### Work instruction:
The records below are to be transcribed exactly, with the pictures removed.

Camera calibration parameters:
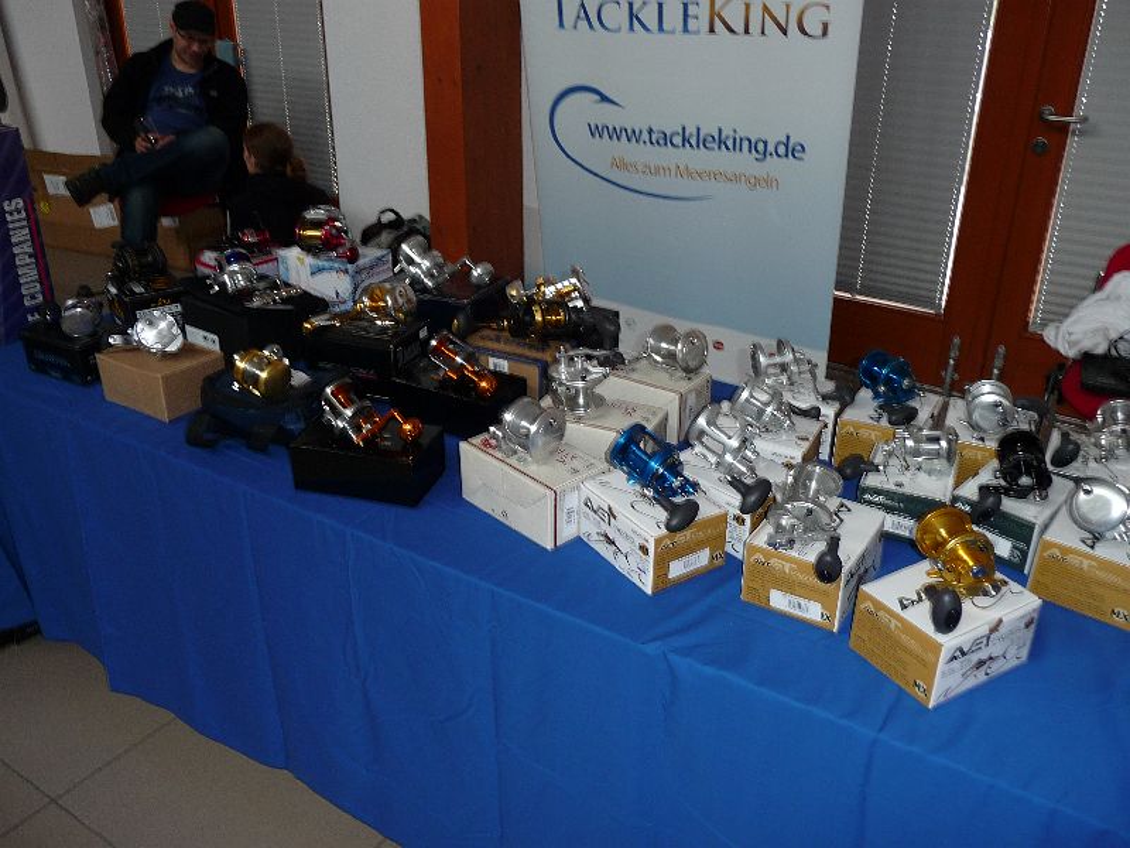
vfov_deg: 46.8
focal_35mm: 30
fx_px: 979
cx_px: 565
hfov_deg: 60.0
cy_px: 424
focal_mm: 5
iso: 100
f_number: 3.4
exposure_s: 1/30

### Your solution:
vfov_deg: 46.8
focal_35mm: 30
fx_px: 979
cx_px: 565
hfov_deg: 60.0
cy_px: 424
focal_mm: 5
iso: 100
f_number: 3.4
exposure_s: 1/30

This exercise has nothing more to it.